Obesidad

La obesidad, enfermedad con múltiples complicaciones, es un problema de salud pública que la OMS cataloga como pandemia. Colombia registra pérdidas de vida saludable y costos económicos alarmantes.
Por Remberto Burgos La obesidad es una enfermedad en sí misma, cuya gravedad se intensifica por las comorbilidades cardiovasculares (insuficiencia cardiaca, varices, hipertensión y trombosis); cerebrales (hemorragias, degeneración creciente de los vasos y hasta leucoencefalopatía progresiva); trastornos metabólicos (diabetes tipo 2, intolerancia a la glucosa y resistencia a la insulina); pulmonares (apnea del sueño o hipoventilación), y complicaciones renales además de alteraciones en la fertilidad y en el embarazo, con probabilidad de malformaciones fetales. A esto se suman la muerte prematura y un sinnúmero de desórdenes de tipo psiquiátrico. La sociedad rechaza, estigmatiza, discrimina y se burla de las personas gordas, a quienes además tacha de vagas, flojas y perezosas, sin considerar otras causas de su enfermedad diferentes a la mera glotonería. Todo ello desencadena una problemática psicológica de envergadura, en la medida en que aniquila la productividad y el desenvolvimiento laboral y familiar de las víctimas de esos ataques cuya base no responde a cosa distinta a la banalidad reflejada en absurdos estereotipos de belleza que desconocen la esencia del ser humano. Cómo no entender entonces que su autoestima permanezca en el piso, motivo por el cual se aíslan y buscan consuelo en la soledad, lejos del tormentoso entorno. La obesidad es un serio problema de salud pública que impacta a la sociedad con visos agresivos desde el siglo XX, en particular a los jóvenes productivos. Tanto así, que la OMS la considera como una pandemia: cada año mata alrededor de tres millones de personas en todo el mundo. En Colombia, un estudio de la Unicef y la Fundación Alzak reveló que por cada 100.000 niños y adolescentes con sobrepeso y obesidad se perdieron 643 años de vida saludable por año entre 2015 y 2020. Los niños de 6 a 11 años son los más afectados, seguidos por los adolescentes y las gestantes. Esto se asocia a pérdidas económicas como que cada año se gasta un promedio de 2.4 billones de pesos en costos médicos directos e indirectos, y gastos de bolsillo por medicamentos, procedimientos y consultas no incluidos en el plan obligatorio de salud.

++++++++++++++++++++

PROBLEMA A: Copia al pie de la letra el fragmento del texto sobre la obesidad que va desde "La obesidad, enfermedad" hasta "costos económicos alarmantes.".
PROBLEMA B:
Responde con base en el texto sobre la obesidad:
(i) Según la OMS, ¿cuántas personas mata la obesidad cada año en todo el mundo?
(ii) En Colombia, ¿qué grupo es el más afectado?
(iii) ¿Cuánto se gasta en promedio cada año en costos médicos directos e indirectos y gastos de bolsillo?
No hace falta consultar los registros.

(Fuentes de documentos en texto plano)
++++++++++++++++++++

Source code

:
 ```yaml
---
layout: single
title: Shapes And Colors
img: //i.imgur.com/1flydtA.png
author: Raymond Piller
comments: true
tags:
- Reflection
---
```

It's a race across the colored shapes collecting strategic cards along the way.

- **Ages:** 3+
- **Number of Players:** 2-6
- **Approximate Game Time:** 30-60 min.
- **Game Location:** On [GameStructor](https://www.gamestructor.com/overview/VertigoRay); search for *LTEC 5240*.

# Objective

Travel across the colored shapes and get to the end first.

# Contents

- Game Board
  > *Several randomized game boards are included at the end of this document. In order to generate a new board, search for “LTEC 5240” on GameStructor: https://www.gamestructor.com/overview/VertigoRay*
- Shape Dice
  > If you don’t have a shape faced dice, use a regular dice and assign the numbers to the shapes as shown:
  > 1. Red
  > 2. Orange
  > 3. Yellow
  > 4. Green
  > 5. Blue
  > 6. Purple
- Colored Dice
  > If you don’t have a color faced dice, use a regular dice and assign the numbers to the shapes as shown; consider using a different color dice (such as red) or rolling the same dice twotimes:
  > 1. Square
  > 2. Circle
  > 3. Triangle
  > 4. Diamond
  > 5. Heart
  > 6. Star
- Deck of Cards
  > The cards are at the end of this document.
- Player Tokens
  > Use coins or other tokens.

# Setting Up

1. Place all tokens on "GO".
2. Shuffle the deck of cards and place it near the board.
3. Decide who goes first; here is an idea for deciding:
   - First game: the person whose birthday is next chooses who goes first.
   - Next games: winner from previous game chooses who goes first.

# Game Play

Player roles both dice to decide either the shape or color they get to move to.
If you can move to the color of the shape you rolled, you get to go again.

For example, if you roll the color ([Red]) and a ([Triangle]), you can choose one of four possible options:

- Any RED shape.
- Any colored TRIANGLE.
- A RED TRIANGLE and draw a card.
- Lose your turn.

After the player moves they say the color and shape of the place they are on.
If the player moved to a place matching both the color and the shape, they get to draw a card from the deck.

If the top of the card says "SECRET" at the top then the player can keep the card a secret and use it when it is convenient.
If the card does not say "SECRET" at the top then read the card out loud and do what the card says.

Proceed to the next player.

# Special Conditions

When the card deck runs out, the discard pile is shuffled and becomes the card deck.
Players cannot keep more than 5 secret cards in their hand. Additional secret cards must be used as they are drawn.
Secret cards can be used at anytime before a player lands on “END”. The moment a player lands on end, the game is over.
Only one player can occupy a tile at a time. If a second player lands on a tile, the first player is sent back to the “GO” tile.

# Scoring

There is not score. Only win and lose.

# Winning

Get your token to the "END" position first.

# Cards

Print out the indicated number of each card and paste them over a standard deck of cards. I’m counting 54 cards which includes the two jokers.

++++++++++++++++++++

RESPUESTA A:
La obesidad, enfermedad con múltiples complicaciones, es un problema de salud pública que la OMS cataloga como pandemia. Colombia registra pérdidas de vida saludable y costos económicos alarmantes.

RESPUESTA B:
(i) Alrededor de tres millones de personas.
(ii) Los niños de 6 a 11 años.
(iii) Un promedio de 2.4 billones de pesos.